LE COZ Jean, Marie

Par Claude Pennetier

Né le 23 février 1903 à Treffiagat (Finistère), mort le 2 décembre 1990 à Treffiagat ; militant syndicaliste dans l’Aisne puis communiste en Bretagne.

Fils d’un cultivateur infirme par suite d’une maladie et d’une mère cultivatrice et récolteur de goëmon, Jean Le Coz fréquenta l’école primaire de sept à treize ans puis fut inscrit maritime et fit la pêche aux maquereaux et aux sardines jusqu’à dix-sept ans. Cet enfant du pays bigouden présentait le breton comme « sa langue maternelle » mais maîtrisait bien le français. Il entra à l’armée avec « un esprit antimilitariste » et refusa d’être « maître ouvrier ».

Ouvrier menuisier, lecteur de l’Humanité depuis 1921, il travailla à la reconstruction des régions dévastées par la Première Guerre mondiale et adhéra à la CGT à Saint-Quentin (Aisne) en 1922 puis à la CGTU en 1923. De retour au pays bigouden en 1935, artisan menuisier, il rejoignit le Parti communiste et devint, en mai 1935, conseiller municipal communiste de Léchiagat (Jean-Désiré Larnicol étant maire) et adhéra au PCF en octobre 1935. Il fut suspendu de ce mandat à l’automne 1939. Administrateur de la Bretagne ouvrière, paysanne et maritime en 1936, il était secrétaire de la cellule de Léchiagat-Treffiagat en 1938 et membre du bureau régional du PCF.

Prisonnier de guerre évadé, Jean Le Coz participa activement à la vie du Parti communiste clandestin.
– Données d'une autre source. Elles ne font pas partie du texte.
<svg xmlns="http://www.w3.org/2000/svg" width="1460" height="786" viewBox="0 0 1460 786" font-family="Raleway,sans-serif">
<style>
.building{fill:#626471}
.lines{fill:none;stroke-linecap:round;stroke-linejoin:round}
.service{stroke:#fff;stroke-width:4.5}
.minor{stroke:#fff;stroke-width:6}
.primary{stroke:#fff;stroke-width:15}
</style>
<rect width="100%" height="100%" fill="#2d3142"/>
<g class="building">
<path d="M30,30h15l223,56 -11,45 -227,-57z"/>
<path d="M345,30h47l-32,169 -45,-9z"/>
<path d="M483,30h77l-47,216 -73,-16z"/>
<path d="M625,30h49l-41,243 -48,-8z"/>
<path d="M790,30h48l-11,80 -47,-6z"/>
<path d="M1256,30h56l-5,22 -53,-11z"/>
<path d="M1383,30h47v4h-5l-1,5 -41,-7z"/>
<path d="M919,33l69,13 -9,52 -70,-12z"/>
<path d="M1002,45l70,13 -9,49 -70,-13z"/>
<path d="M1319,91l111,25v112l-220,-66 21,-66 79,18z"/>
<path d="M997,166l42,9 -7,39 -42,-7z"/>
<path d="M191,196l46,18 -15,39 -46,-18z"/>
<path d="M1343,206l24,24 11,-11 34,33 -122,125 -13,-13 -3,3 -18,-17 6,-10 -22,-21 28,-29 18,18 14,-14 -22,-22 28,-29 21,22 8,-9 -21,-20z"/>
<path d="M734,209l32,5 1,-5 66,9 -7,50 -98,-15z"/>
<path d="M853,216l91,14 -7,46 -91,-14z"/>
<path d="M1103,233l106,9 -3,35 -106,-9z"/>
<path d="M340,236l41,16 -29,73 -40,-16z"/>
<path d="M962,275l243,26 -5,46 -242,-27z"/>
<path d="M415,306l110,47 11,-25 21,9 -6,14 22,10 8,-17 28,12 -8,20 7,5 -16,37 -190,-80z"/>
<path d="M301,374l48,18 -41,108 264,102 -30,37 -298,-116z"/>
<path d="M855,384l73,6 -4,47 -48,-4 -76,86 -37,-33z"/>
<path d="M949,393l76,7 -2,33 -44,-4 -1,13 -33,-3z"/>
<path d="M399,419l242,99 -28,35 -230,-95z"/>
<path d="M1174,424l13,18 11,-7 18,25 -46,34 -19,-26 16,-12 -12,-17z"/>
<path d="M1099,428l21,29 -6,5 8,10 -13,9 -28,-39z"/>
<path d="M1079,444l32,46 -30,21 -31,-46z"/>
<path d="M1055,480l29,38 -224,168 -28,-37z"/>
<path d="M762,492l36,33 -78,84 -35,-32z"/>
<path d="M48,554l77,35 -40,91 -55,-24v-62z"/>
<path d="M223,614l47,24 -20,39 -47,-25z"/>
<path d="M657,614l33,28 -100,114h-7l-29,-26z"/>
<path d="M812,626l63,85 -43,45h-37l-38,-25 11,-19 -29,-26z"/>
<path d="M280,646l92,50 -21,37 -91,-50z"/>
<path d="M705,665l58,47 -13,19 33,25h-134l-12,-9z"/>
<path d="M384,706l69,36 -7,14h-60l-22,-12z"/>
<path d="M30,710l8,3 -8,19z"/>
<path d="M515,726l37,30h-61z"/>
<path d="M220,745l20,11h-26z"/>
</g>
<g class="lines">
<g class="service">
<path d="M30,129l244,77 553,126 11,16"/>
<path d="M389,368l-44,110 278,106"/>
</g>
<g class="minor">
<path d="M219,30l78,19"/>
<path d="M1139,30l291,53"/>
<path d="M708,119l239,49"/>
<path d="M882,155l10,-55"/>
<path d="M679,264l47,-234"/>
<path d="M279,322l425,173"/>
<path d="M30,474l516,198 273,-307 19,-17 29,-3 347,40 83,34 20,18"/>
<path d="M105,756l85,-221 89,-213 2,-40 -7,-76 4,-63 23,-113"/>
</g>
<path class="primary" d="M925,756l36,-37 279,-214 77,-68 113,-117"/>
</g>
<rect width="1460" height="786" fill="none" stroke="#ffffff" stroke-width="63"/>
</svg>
Il entra dans les FTP en 1942 mais fut arrêté en septembre par la police française. En mai 1944, il parvint à s’évader du camp d’internement de Voves (Eure-et-Loir) et devint responsable communiste aux « cadres » en Indre-et-Loire. Il participa à l’insurrection nationale dans les rangs FTP, au nord de la Loire.

Jean Le Coz resta un militant communiste actif du pays Bigouden jusqu’à un âge avancé.

Il s’était marié à Guilvinec en juin 1930 avec Lucienne Le Garo.

Pour citer cet article :
https://maitron.fr/spip.php?article107772, notice LE COZ Jean, Marie par Claude Pennetier, version mise en ligne le 13 novembre 2010, dernière modification le 25 novembre 2010.

Par Claude Pennetier

SOURCE : RGASPI, Moscou, 495 270 3272. — Eugène Kerbaul, 1 270 militants du Finistère (1918-1945), Bagnolet, 1985.— Etat civil.